After the procedure has been completed, the procedural devices are removed and the arteriotomy must be closed. The size of the puncture opening in the artery corresponds to the size of the catheter or percutaneous introducer sheath used, which devices may typically range in diameter from 5 French (1.67 mm) for a diagnostic procedure to 6-10 French (2.00 mm-3.33 mm) for a therapeutic procedure. A number of techniques are known to facilitate closure and healing of the arteriotomy. One technique includes application of pressure at the puncture site for a relatively extended length of time. More particularly, compression has traditionally been applied to the puncture site for at least 30-45 minutes for the wound to close naturally after removal of the catheter. Patients are required to remain decumbent, essentially motionless and often with a heavy sandbag placed on their upper leg, for several hours to ensure that clot has formed at the arteriotomy to prevent bleeding. The recovery time from the medical procedure may be as little as half of an hour, but the recovery time from the wound can exceed 24 hours. This makes wound site management the longer critical care item. The longer the recovery time, the more expensive the procedure becomes, the greater the patient discomfort, and the greater the risk of complications.
Also among the techniques for closing the arteriotomy is the use of a staple system such as described in U.S. Pat. Nos. 6,506,210, 6,767,356 and 7,074,232 to Kanner et al., the disclosures of which are incorporated by reference herein in their entirety. The Kanner patents describe a system by which the original introducer sheath is removed, leaving the guidewire in place. An assembly that includes a closure sheath and dilator is then advanced along the indwelling guidewire to bring the distal end of the sheath into proximity to the arteriotomy. The closure sheath also carries, at its distal end, an arrangement of wire-like stabilizers that, together with the dilator, pass through the arteriotomy into the artery. The system enables the portions of the stabilizer wires disposed within the artery to be formed into a temporarily enlarged shape that prevents removal of the wires through the arteriotomy and holds the sheath in place. The stabilizers and distal end of the sheath are drawn together to grip the tissue about the arteriotomy and thereby secure and fix the position of the distal end of the sheath over and in alignment with the arteriotomy. The dilator and guidewire then can be removed through the sheath, leaving the closure sheath in place adjacent the outer surface of the artery with the stabilizers within the artery, in place in readiness to provide direct access to the arteriotomy through the sheath.

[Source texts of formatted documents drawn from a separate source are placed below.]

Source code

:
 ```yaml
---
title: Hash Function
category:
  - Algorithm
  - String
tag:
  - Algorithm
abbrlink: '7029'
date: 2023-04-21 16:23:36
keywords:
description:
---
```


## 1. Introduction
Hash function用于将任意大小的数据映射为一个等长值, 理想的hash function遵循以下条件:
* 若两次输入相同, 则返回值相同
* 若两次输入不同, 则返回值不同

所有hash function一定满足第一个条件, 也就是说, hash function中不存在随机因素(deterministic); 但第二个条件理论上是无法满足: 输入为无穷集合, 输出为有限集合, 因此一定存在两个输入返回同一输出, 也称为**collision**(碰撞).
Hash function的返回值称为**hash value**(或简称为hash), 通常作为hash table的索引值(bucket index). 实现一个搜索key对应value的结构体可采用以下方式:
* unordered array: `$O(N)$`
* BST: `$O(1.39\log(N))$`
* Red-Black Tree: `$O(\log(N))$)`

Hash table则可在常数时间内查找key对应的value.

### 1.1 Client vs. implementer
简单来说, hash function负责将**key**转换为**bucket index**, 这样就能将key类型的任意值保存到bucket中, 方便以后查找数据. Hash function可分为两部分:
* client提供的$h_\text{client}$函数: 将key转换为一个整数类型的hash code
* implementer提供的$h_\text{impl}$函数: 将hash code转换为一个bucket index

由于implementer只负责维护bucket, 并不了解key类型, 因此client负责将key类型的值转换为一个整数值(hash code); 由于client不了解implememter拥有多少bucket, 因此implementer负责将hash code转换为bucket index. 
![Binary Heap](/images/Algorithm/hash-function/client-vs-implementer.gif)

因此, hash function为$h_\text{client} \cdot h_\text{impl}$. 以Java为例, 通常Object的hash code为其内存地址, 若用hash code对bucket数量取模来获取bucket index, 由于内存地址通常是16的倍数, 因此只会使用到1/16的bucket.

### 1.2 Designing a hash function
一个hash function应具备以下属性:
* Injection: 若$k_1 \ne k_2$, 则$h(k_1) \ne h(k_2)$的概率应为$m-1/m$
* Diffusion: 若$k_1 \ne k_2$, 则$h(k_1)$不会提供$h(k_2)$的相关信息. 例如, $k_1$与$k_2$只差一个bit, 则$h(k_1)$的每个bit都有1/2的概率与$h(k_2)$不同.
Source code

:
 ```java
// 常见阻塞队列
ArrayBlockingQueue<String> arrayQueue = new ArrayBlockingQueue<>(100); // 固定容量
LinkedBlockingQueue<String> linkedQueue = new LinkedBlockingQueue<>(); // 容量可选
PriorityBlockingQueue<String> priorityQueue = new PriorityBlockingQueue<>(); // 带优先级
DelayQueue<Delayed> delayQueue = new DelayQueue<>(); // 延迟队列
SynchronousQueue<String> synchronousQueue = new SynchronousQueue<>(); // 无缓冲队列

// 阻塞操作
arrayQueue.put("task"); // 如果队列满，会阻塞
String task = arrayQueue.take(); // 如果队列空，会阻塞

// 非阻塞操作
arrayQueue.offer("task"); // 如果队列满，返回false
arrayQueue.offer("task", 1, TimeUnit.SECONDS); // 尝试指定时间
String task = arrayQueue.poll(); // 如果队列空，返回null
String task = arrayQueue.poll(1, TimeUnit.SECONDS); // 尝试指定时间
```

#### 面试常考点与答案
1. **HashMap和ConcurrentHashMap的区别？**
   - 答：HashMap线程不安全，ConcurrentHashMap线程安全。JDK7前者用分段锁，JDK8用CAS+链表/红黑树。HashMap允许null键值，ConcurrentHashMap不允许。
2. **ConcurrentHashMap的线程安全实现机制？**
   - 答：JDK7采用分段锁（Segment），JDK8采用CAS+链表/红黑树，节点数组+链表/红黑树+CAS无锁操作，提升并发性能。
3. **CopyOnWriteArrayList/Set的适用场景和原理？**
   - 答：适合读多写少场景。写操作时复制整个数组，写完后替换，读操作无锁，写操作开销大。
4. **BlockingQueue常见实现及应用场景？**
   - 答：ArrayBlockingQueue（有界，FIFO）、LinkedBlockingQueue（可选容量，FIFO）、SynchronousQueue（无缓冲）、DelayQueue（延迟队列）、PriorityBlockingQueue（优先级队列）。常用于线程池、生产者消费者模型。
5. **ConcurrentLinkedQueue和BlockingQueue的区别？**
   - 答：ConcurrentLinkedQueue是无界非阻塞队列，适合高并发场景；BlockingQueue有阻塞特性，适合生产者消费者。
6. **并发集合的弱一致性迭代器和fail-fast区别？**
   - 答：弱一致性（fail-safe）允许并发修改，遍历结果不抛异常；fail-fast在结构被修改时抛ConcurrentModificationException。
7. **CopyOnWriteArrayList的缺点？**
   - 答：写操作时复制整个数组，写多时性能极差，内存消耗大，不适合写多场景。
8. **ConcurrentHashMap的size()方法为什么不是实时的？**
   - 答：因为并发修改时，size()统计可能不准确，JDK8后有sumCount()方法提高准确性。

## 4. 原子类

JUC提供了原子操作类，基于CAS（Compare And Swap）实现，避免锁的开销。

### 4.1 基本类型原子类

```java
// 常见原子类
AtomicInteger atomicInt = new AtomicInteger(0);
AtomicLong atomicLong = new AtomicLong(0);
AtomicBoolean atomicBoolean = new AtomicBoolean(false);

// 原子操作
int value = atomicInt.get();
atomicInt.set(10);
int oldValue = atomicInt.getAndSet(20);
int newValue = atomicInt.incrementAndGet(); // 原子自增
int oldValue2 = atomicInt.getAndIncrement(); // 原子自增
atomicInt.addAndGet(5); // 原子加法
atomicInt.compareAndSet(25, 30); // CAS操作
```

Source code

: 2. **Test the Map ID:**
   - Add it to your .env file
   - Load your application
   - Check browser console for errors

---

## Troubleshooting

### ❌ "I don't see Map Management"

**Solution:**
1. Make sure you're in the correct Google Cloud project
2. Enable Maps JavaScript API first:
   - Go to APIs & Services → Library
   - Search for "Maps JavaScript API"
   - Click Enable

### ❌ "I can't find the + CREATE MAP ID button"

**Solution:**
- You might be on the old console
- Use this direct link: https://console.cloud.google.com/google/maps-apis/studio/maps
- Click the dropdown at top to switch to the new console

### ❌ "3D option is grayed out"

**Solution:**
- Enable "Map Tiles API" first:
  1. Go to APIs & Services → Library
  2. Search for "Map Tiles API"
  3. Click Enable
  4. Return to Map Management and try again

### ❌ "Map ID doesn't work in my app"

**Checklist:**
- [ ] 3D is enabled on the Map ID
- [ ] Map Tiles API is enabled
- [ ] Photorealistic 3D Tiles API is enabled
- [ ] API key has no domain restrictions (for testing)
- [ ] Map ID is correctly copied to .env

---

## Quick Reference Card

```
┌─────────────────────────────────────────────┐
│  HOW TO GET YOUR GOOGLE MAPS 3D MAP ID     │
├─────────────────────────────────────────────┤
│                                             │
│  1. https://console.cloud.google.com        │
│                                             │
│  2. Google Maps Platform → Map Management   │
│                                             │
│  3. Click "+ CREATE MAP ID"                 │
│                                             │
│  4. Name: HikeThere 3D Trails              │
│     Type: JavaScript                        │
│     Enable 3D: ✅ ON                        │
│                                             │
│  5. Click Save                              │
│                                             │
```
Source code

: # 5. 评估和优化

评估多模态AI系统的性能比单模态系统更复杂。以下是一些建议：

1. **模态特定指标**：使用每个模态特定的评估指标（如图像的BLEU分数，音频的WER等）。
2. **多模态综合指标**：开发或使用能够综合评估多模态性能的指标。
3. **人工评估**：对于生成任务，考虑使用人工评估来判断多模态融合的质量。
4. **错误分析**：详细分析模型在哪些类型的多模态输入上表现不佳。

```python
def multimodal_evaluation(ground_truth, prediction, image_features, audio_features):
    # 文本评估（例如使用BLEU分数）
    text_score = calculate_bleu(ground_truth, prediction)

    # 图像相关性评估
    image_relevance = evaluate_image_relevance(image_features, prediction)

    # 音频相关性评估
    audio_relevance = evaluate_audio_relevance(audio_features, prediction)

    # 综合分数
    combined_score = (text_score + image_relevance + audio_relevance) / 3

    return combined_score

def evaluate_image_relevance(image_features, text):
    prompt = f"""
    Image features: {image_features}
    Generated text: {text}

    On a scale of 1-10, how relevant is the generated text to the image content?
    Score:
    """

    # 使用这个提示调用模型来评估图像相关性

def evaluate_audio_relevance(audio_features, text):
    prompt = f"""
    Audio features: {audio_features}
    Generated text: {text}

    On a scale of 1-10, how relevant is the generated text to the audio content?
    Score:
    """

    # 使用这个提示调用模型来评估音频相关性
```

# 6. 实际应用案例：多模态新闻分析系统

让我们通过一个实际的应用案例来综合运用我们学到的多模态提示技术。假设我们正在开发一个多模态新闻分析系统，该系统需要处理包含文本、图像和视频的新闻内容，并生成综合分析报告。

A catheter-like stapling device, with a staple carried in its distal end, then is advanced through the closure sheath to locate the staple in proximity to the arteriotomy. As described more fully in the Kanner patents, the stapler and sheath include mechanisms by which the staple, when advanced through the sheath, will be oriented in registry with and at a fixed distance from the arteriotomy. When the stapler is actuated, the prongs of the staple first expand and advance toward and into the arterial wall on opposite sides of the arteriotomy. Continued operation of the stapling mechanism draws the prongs of the staple together to draw the edges of the arteriotomy together into approximation and then releases the staple. The stabilizers return to a low profile shape enabling their withdrawal from the artery. With the staple deployed and having closed the arteriotomy the stapling mechanism and sheath may be removed, leaving the staple in place. The invention herein provides a staple and stapling system that are simpler and less expensive to manufacture than previously known staples and stapling systems.